Wednesday, June 13, 2012

Sentimental Journey

I thought this was a great picture.  This was all that was left on the lot where mom's house used to be.  It holds a lot more meaning than just a cool tractor picture.


Well, mom's been talking to me about it for years, but this year we finally did it.  I went with mom on her sentimental journey.  She takes it every year, but this is the first year I went along.

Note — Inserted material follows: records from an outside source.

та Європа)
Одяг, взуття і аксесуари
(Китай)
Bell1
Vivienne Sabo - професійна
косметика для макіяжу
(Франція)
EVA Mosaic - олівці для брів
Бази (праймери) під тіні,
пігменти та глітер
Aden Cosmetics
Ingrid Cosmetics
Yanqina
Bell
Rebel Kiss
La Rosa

The nice thing about it is that I finally got to see the places I've heard so much about over the years.  Her high school, which was this amazing old building that was a K-12 school when she went there.  It honestly looked like an old college.  I got to see the homes she lived in growing up, which in one case was just an empty lot with a tractor and wildflowers on it.  I took a picture of it, and it's one of my favorite from the trip.  We went by the  house I grew up in, and it was so much smaller than I remember.  Cliched, but true.  I also got a picture of the Carter house, my neighbor that I actually remember from across the street.  She loved me and used to buy me things all the time.  I was four the last time I saw her.

The funnest time, though, was going to Uncle Rex and Aunt Joyce's house.  He's my mom's older brother, and the only member of her immediate family left.  He was a riot, and I had forgotten how funny he was.  It's been 20 years since I'd seen him last, and I'm sad about that.  He and Aunt Joyce are salt of the earth people.  Straight forward, with lots of common sense and hard work.  And, he's brilliant. Truly.  He really is, but you'd never know it.  He sees no need to flaunt it.  I love that about him.

I was talking to him and telling him how much I missed the path that led between his and my mamaw's house.  There's a fence separating the houses now, since my mamaw passed away many years ago.  He looked at me and said, "Now hon, those days are gone!  There's no need to pine away for that."  That statement struck me with the matter-of-fact, common sense-ness of it all. But that's the way he is.

It was mom's sentimental journey, but so much more for me I think.  It's nice to have roots and to be reminded of all of those who invested in me and our family.  But that's all it is.  It's a reminder to keep me grounded and focused, because after all:  "Those days are gone!"  I'm so glad I got to live them, though.